LOS ANGELES/NEW YORK (Reuters) – Ten women who work at McDonald’s restaurants in Detroit, Chicago, Los Angeles and six other cities have filed sexual harassment complaints in the past few days with the federal government against the company and its franchisees, which they said ignored or retaliated against them for such complaints.
The complaints, filed with the U.S. Equal Employment Opportunity Commission (EEOC), are the latest effort by the union-backed Fight for $15 to have McDonald’s designated a “joint employer” of workers at McDonald’s franchises and thereby liable when its franchisees violate labor laws.

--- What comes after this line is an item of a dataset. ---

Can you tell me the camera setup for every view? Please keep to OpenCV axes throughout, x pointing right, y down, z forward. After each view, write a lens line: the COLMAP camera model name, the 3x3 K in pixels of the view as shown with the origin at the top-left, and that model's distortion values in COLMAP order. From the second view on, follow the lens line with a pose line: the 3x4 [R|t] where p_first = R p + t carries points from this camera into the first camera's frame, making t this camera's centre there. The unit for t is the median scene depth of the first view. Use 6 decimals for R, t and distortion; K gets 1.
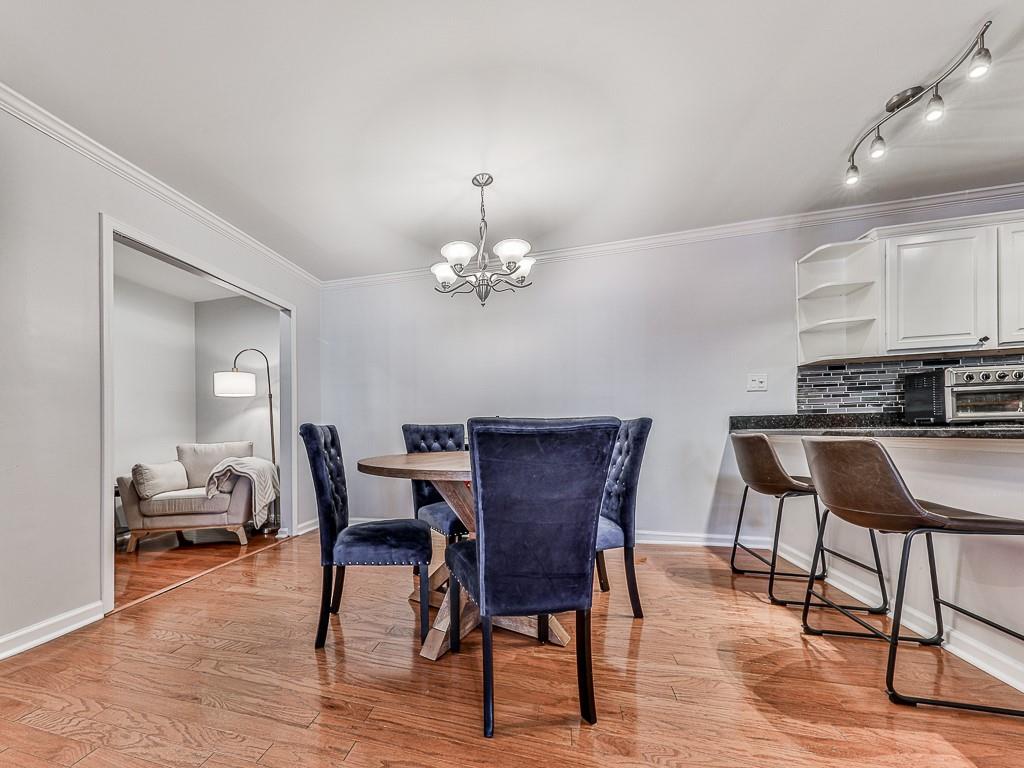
lens RADIAL K [[402.3, 0, 444.0], [0, 402.3, 430.1], [0, 0, 1]] dist [0.007060, -0.000402]
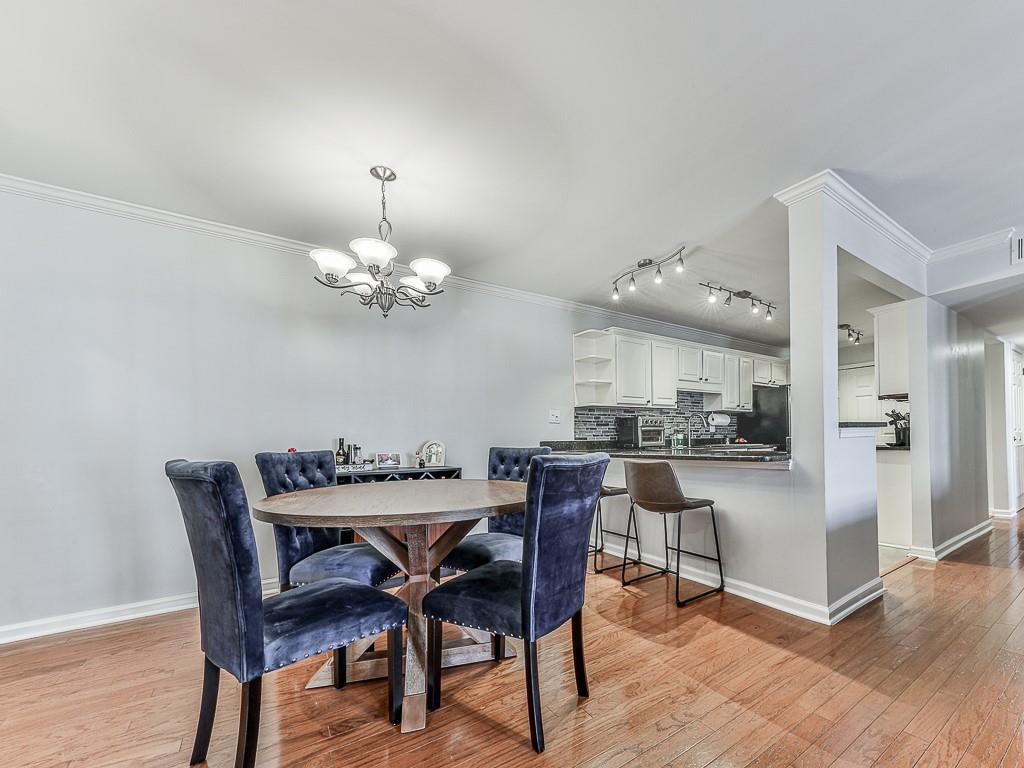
lens RADIAL K [[417.0, 0, 563.2], [0, 417.0, 442.2], [0, 0, 1]] dist [0.003143, -0.000912]
pose [[0.622329, 0.002864, 0.782750, -0.368162], [0.004359, 0.999965, -0.007125, -0.028552], [-0.782744, 0.007846, 0.622295, 0.130479]]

The claimants, including a 15-year-old from St. Louis, said in a conference call with journalists that they were ignored, mocked or terminated for reporting the behavior. The accusations included claims that co-workers or supervisors sexually propositioned, groped or exposed themselves to the women.
“I felt I had no choice but to tolerate it,” Kimberley Lawson, 25, who makes $8.75 per hour at a McDonald’s in Kansas City, Missouri, said on a conference call with reporters.
The restaurant industry, which employs half of American women at some point in their lives, has one of the country’s largest sexual harassment problems because its low-wage and largely female workforce is vulnerable to mistreatment from customers and colleagues.
The complaints against McDonald’s Corp (MCD.N) and the franchisee operators of the restaurants where the women work are similar to sexual harassment accusations also filed with the EEOC two years ago and land ahead of the company’s annual meeting on Thursday.
McDonald’s spokeswoman Terri Hickey said the company was dismissed from the 2016 claims because they did not employ the individuals who filed the complaints.
Hickey said that McDonald’s has policies that prohibit sexual harassment at the company and at the restaurants it owns and operates, while franchisees are responsible for setting employment policies for their restaurants.
The TIME’S UP Legal Defense Fund, established earlier this year by the National Women’s Law Center, is covering legal fees for the women.
The company said in a statement that it takes the accusations seriously and that the franchisees who operate some 90 percent its roughly 14,000 U.S. restaurants “will do the same.”
Fight for $15 and TIME’S UP are pressing the world’s largest restaurant chain to establish and train employees on a zero-tolerance sexual harassment policy and to create a safe and effective process for receiving and responding to complaints.
If an EEOC review of the cases finds they have merit, the agency would call on the company to engage in informal settlement talks. If that failed, EEOC could sue the company or issue the workers “right to sue” letters.
The U.S. Supreme Court on Monday upheld employers’ ability to block workers who signed arbitration agreements from filing class-action lawsuits. Sexual harassment cases are usually not class actions because of the unique facts in each case. If the workers signed arbitration agreements, that could keep individual claims out of court.
Attorneys told reporters on the conference call that they were investigating whether the women had signed arbitration agreements. They said workers in prior cases had not.
The women could find it difficult to hold McDonald’s responsible for the actions of its franchisees.
In two earlier labor law cases, federal judges in California have said that McDonald’s does not exercise enough control over franchise workers to be considered a joint employer.
Also, McDonald’s in April proposed settling a National Labor Relations Board case that allows it to avoid a joint employer ruling without paying any money to franchise workers who claimed they were fired, suspended or had their hours cut for participating in Fight for $15 protests calling for higher wages.